The Motion Picture Patents Company, also known as the Edison Patents Trust, owned most of the patents relating to the production and distribution of early motion pictures in America. Formed in 1908 to end feuding between the leading film companies of the time, the trust enforced its monopoly by charging hefty license fees from film producers, distributors, and exhibitors — often by means of coercive practices.

To escape its demands, "outlaw" filmmakers began moving their operations to Hollywood, whose distance from New Jersey, where Edison operated from, made it difficult for the trust to enforce its patents. Soon, large studios were set up in Hollywood, and the film industry increasingly consolidated its base there. Although a series of court decisions later ended the trust's monopoly by 1915, the trust was effectively dead long before that date, its monopoly circumvented by the "outlaws" who went to Hollywood.

_WRITTEN REQUEST 1:_
According to the passage on the Motion Picture Patents Company, why did "outlaw" filmmakers relocate to Hollywood?
_WRITTEN REQUEST 2:_
Using the passage on the Motion Picture Patents Company, list every group from which the trust charged license fees.

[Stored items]
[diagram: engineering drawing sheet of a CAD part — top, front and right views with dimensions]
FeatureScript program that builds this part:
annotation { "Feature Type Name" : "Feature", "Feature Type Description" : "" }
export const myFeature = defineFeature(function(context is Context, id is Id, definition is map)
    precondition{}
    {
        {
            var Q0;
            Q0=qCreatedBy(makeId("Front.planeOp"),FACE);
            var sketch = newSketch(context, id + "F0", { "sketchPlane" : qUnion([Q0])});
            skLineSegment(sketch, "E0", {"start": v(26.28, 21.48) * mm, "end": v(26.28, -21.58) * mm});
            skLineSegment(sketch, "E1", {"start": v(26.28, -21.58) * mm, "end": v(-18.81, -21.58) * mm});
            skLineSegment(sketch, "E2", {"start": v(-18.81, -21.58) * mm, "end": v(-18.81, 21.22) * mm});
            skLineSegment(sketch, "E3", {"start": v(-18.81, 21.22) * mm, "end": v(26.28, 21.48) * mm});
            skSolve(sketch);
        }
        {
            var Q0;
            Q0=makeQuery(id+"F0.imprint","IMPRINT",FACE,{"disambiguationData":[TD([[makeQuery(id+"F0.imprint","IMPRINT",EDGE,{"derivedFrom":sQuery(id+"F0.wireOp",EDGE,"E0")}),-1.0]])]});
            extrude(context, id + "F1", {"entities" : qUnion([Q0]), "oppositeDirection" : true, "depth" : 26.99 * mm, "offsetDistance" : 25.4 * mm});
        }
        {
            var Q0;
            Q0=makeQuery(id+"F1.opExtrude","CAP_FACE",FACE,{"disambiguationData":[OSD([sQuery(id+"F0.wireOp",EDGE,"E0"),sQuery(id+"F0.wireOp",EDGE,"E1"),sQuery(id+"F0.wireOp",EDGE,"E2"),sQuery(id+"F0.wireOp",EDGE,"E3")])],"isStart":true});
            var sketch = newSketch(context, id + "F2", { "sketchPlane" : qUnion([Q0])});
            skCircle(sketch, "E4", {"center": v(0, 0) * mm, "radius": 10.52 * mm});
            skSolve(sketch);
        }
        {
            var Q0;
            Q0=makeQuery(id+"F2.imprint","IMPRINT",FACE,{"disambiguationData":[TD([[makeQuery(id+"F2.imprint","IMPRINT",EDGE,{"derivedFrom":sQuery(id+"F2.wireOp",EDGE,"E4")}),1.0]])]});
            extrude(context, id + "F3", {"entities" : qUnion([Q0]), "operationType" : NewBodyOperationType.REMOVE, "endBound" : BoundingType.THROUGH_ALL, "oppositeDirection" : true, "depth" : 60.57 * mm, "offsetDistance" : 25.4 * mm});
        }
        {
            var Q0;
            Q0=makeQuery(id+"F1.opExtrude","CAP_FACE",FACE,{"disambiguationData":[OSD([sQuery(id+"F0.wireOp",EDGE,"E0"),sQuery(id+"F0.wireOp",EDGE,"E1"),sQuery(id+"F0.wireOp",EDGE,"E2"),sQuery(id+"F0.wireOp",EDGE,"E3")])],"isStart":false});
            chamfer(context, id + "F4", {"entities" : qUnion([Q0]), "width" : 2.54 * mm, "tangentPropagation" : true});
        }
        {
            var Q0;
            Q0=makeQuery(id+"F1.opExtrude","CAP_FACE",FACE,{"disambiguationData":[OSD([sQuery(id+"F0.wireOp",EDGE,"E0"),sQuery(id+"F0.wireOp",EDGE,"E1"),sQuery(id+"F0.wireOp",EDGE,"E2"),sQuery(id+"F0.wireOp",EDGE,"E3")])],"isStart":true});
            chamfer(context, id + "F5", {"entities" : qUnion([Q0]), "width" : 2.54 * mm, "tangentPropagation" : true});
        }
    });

_TASK SOLUTION 1:_
They moved there to escape the trust's demands. Hollywood's distance from New Jersey, where Edison operated, made it difficult for the trust to enforce its patents.

_TASK SOLUTION 2:_
- Film producers
- Distributors
- Exhibitors